Green and lush, the landscape unfurls as you round that final bend and Hanalei Bay comes into view. Craggy volcanic ridges descend to the glistening sea, like a dragon coming to rest, and we are spellbound.
Kauai's southern shore brims with wave-kissed beaches and resorts. But the north shore feels like an enchanted island of its own, the Bali Hai of "South Pacific." The small laidback town of Hanalei is lined with eateries, boutiques and galleries. Taro fields are making a comeback on the town's outskirts. And the sheltered bay weaves a spell of sheer magic.
You could easily spend your days lolling in a hammock or splashing in the gentle waves in the summer _ or surfing the giant winter waves at the outer reefs. But we can't resist the Dock Dynasty sign, nor the scarlet kayaks poised on the Hanalei River bank in such alluring, aquatic style. Within minutes, we're underway on the water.

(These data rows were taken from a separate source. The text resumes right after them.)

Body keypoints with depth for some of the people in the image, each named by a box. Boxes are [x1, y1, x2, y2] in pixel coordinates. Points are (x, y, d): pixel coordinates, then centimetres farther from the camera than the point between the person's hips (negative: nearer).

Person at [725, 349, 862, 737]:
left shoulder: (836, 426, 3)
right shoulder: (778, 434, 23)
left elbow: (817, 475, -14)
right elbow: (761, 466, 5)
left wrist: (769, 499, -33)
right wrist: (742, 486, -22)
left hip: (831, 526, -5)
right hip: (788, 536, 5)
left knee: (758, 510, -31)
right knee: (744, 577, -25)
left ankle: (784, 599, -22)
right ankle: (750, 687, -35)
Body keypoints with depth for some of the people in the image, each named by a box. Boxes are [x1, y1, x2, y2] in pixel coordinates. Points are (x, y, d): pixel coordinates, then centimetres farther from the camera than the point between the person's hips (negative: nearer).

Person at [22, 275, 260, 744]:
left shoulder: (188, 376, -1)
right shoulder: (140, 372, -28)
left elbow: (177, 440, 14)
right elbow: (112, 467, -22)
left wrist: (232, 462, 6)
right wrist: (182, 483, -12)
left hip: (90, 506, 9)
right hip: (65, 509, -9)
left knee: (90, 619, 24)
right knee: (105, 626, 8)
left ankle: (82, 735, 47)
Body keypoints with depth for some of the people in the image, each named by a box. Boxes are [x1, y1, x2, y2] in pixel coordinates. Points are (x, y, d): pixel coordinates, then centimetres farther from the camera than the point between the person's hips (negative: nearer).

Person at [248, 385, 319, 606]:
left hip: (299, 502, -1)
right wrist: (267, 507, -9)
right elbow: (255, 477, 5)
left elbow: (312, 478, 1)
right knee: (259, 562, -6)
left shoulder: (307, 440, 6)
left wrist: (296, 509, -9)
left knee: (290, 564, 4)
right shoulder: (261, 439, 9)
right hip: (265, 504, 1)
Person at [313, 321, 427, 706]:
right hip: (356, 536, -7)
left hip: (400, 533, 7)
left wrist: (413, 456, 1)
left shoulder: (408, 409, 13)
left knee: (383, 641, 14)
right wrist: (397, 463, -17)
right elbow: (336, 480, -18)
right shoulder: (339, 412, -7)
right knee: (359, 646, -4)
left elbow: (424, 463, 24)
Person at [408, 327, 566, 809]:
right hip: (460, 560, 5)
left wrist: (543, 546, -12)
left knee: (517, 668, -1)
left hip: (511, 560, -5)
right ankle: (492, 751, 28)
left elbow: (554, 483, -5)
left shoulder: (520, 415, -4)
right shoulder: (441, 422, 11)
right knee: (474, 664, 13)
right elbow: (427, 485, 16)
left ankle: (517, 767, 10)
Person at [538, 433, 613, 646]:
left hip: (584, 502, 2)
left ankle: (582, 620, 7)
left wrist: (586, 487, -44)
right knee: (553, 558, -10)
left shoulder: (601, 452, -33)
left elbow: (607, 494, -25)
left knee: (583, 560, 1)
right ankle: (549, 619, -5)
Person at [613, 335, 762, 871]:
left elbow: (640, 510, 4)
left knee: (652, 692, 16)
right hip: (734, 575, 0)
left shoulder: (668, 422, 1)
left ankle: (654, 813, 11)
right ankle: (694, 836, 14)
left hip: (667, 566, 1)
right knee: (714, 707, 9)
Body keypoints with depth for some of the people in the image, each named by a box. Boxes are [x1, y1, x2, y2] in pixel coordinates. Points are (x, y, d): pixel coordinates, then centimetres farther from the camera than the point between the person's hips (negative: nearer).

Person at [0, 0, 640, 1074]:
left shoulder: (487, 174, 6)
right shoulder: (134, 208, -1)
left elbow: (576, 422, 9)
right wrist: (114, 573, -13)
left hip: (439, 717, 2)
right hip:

Once we pass the Kuhio Highway bridge, the automotive rumbles and acrid tang of exhaust dissipate. The air stills, and the river's passage turns to a verdant lushness that runs the green gamut, from the lush pear and shamrock shades of the vegetation to the crocodile hues of the current. As trees and thickets crowd the banks, the river narrows. By the time we decide to head back, about two miles from the dock, it takes a three-point kayak turn to reverse direction.
Back on land _ and fortified by a Hanalei Gourmet burger from the cute cafe on the main drag _ we add our own automotive rumble to the bridge as we head for Kilauea, just a few miles east. The renovated 52-foot tall lighthouse that stands proudly on Kilauea Point, offering spectacular views and twice-weekly lighthouse tours, was built in 1913. The promontory here is a National Wildlife Refuge, so those views are likely to include nene, red-footed boobies, great frigatebirds and wedge-tailed shearwaters, as well as crashing waves and, if you're lucky, whales.
A mile or so away, the Historic Kong Lung Market Center bears testimony to Kilauea's sugar plantation past, when Lung Wah Chee's mercantile supplied plantation workers with everything they needed, from sundries to stamps. The general store, which dates back to 1902, included a post office, a barber shop, a butcher and a diner, as well as a market.
Today the restored market is on the National Register of Historic Places, and you can read about those long-gone days on the plaques and displays here, as well as browse the boutiques. Take a peek inside Kong Lung Trading, where origami cranes mix with kimonos, tea pots and gift items. Don't miss the Coconut Style boutique's batik-print robes and bed linens in brilliant, vibrant hues.
Grab a bite at the Kilauea Bakery and Pau Hana Pizza, where the pizza ($12 and up) is topped with everything from house-smoked ono to alder-smoked lilikoi and rosemary bacon. Or dash across the street to the Kauai Juice Co., where the cold-pressed juices range from Starburst to Rainbow Unicorn, which takes its name _ the first half, anyway _ from a colorful mix of beets, carrots, pineapple, kale and blueberry.
At the end of the day, wander back to Hanalei. Perch at the end of the iconic pier at sunset and watch the bright yellow outriggers of a Hanalei canoe club traverse the water, oars dipping in unison. As darkness falls, stroll over to Bar Acuda for garlicky bruschetta topped with local tomatoes, grilled flank steak banderillas with black pepper-pineapple jam and other small plates.
The moon is rising, stars dot the sky. It's enchanting.